We received an Atrix today with a busted screen and no battery, we are replacing the parts and handing it out, if you know of a developer you would like to get working on it get them in here and let us know. You know the drill, its free.


----------



## trsohmers (Jun 7, 2011)

I would love to start working on it since the bootloader has been unlocked and it is fairly similar to the Xoom... I don't have AT&T, but I think I can do a lot with it (especially with it's webtop functionality... how about ditch the WebtopOS and run Ubuntu on it?)


----------



## Brandon15811 (Jul 5, 2011)

trsohmers said:


> I would love to start working on it since the bootloader has been unlocked and it is fairly similar to the Xoom... I don't have AT&T, but I think I can do a lot with it (especially with it's webtop functionality... how about ditch the WebtopOS and run Ubuntu on it?)


 The webtop is based on ubuntu


----------



## trsohmers (Jun 7, 2011)

Thanks for that info.. I have been looking around to see how the whole webtop works, but can't find a lot. It looks like Motorola has released the source code and everything required by the GPL (http://sourceforge.net/motorola/atrix/news/) but nothing else. From my understanding, the webtop laptop is just a shell, and all the processing and storage is on the Atrix itself... and if that is true than it must be virtualizing it in what I am guessing is a chroot jail similar to other Ubuntu on Android methods.
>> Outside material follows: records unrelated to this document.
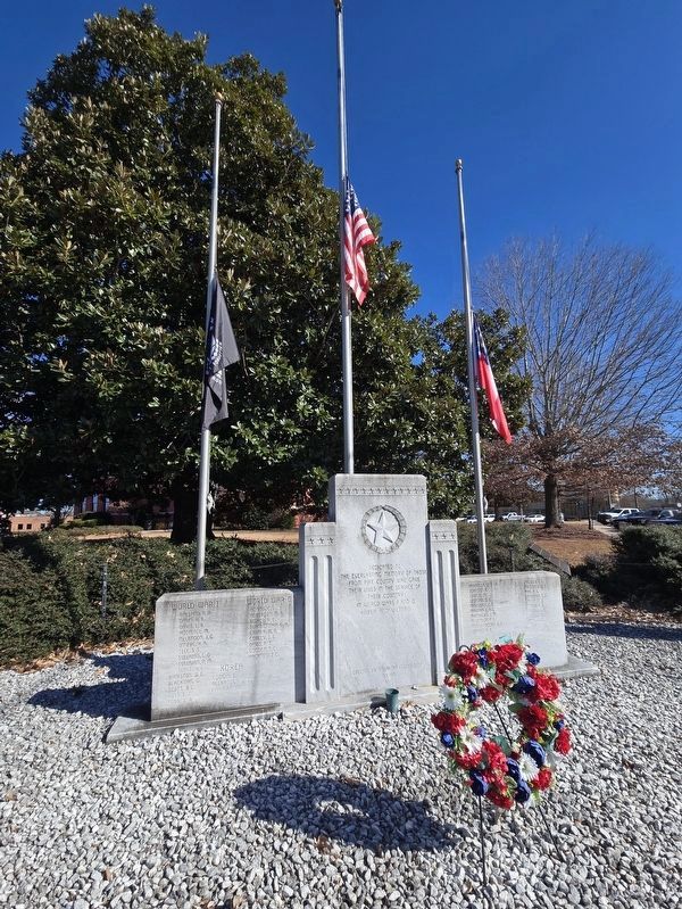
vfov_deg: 106.2
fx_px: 341
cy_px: 454
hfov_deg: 90.0
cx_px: 341
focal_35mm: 13
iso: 50
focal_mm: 2.2
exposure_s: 1/2000
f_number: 2.2
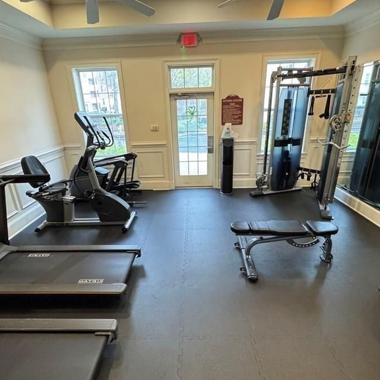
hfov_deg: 77.7
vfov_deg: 77.7
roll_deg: +2.1
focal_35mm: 19
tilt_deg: -20.2
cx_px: 189
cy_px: 190
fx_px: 236
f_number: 2.2
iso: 1000
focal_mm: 2.22
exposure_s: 1/60
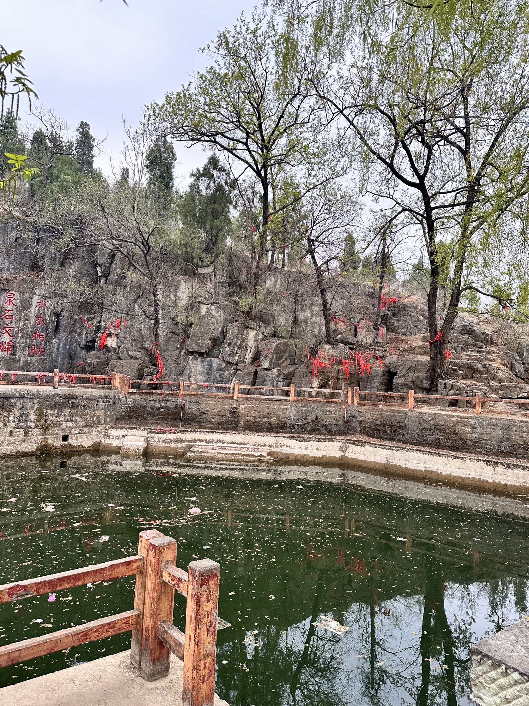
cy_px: 353
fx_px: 489
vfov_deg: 71.6
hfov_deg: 56.8
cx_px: 264
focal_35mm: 24
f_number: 1.78
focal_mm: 6.86
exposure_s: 1/857
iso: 80
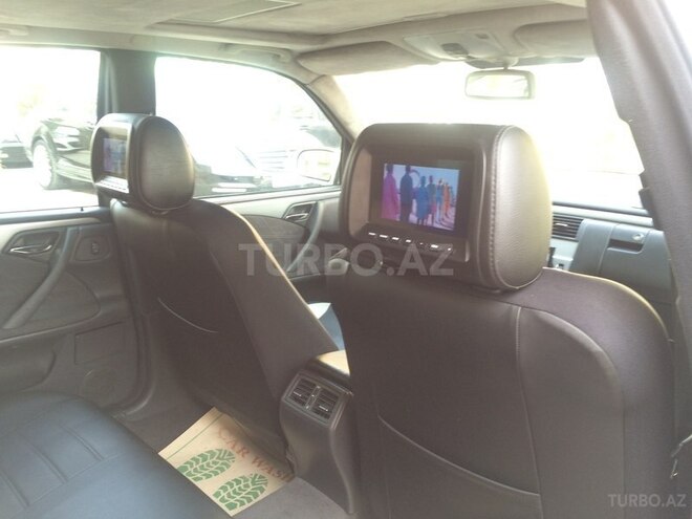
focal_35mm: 29
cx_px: 346
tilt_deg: -15.0
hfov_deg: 61.7
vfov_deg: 48.2
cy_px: 260
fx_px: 580
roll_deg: +1.3
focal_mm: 4.15
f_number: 2.2
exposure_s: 1/33
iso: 50
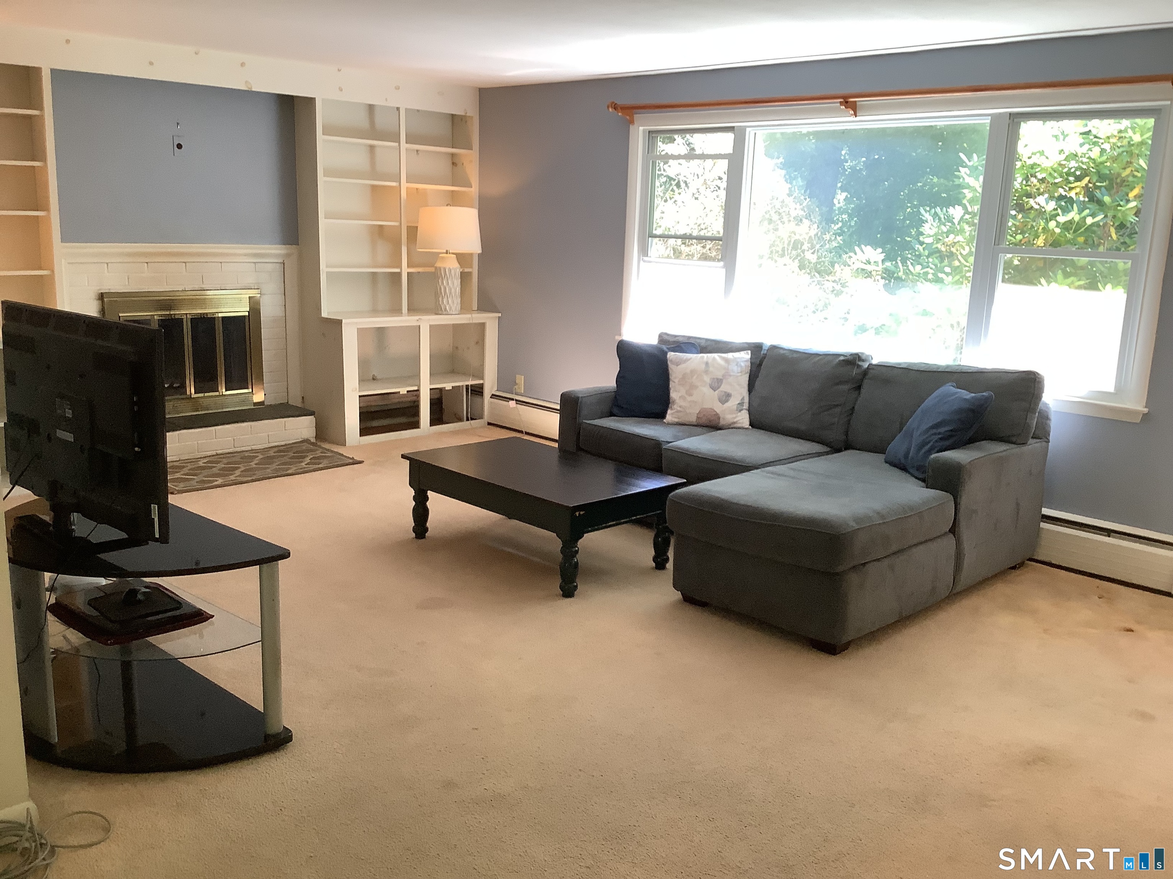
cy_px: 440
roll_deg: -1.5
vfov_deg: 45.4
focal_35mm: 31
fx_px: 1050
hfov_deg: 58.4
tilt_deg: -12.7
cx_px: 586
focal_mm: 3.3
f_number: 2.4
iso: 100
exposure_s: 1/60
If all of that is true, than it may be possible to adapt this more efficient and more useable virtualized Ubuntu to work on at least other Tegra 2 devices, but possibly any Android device.

I'll stop with the techno babble and post my results if I ever get a webtop device.


----------



## t0dbld (Aug 14, 2011)

if my vote counts i vote it goes to epsylon3 he is deffy maintainer and got screwed out of an atrix to dev for once already he spends a good deal of his time in the atrix-dev-team irc helping anyhow in hopes of obtaining this device


----------